まれにですが、データベースサーバーに障害が発生したり、緊急メンテナンスなどで使用不可となっている場合にデータベース接続確立エラーとなります。

サイトへの急激なアクセス集中によって一時的にサーバーエラーが発生している可能性もあります。そのような可能性があるサイト(例:トレンドブログ)は注意してください。

一時的なサーバーエラーの場合、特別な対処は必要なく、時間がたてば復旧するはずです。

エラーが頻発する場合は念のため使用中のレンタルサーバーのサポートページでサーバーにトラブルが発生していないか確認しましょう。

さくらインターネット:メンテナンス・障害情報
エックスサーバー:障害・メンテナンス情報
ロリポップ:障害情報 / お知らせ
お名前.com:メンテナンス・障害情報

データベーステーブルが壊れている

データベース最適化プラグインで処理に失敗した場合などにデータベース(テーブル)が破損してしまうこともあります。その場合もデータベース接続確立エラーになる可能性があります。

データベース管理ツール「phpMyAdmin」でWordPressデータベースを開いたとき「使用中」と表示されるテーブルが壊れている可能性があります。

データベーステーブルが壊れた状態
データベーステーブルが壊れた状態

対処としてphpMyAdminなどを使って壊れているテーブルにcheck tableコマンドでチェックをかけ、「marked as crashed and should be repaired」(壊れているので修復が必要)のようなメッセージが表示された場合はrepair tableコマンドを使ったテーブル修復を検討してください。

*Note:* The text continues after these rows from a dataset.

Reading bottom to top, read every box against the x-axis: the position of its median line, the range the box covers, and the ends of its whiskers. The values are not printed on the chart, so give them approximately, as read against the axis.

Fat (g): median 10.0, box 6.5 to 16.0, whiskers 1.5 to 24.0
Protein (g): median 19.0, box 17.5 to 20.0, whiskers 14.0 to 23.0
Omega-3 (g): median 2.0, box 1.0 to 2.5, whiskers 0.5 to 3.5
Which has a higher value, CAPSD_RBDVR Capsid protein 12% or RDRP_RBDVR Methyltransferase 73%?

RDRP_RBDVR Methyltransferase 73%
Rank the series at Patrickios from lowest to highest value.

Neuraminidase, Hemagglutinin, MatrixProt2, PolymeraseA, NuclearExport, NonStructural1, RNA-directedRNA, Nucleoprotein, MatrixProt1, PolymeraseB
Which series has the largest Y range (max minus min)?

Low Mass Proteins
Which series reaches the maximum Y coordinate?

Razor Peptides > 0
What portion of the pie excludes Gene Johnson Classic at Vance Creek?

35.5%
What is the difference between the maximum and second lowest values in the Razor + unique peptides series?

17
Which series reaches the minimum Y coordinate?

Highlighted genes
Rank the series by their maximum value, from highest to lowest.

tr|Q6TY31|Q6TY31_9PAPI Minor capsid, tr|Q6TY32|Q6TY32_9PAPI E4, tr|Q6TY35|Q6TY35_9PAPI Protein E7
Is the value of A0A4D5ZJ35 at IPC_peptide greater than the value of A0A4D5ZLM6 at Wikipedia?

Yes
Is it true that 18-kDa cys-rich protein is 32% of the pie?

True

※安易なコピーペーストでデータベースコマンドを実行すると別の問題を起こす場合があるので、ここでは具体的なコマンドは紹介しません。よくわからなければWordPressメールサポートにご相談ください。

iPhoneやAndroidでエラーが発生する場合

PCでは問題ないのにiPhoneやAndroidなどスマホのみでデータベース接続確立エラーが発生する場合、キャッシュプラグインを疑ってみてください。

PC画面ではキャッシュを表示し、スマホではキャッシュを表示しない設定になっていると、PCとスマホでエラー発生状況が異なってきます。この場合、キャッシュを見ていないスマホの状態が現状を示しているのでエラーの対処が必要です。

データベース接続確立エラーの対処法

データベース接続確立エラーの対処方法を説明します。それは、サーバーと設定ファイル(wp-config.php)のデータベース設定を一致させることです。

設定の4項目(データベース名・ユーザー名・パスワード・データベースホスト名)を確認しましょう。

まず、設定ファイル(wp-config.php)のデータベース設定を確認します。このファイルはWordPressをインストールしたフォルダに存在します。FTPソフトまたはレンタルサーバーのFTPツールで開きましょう。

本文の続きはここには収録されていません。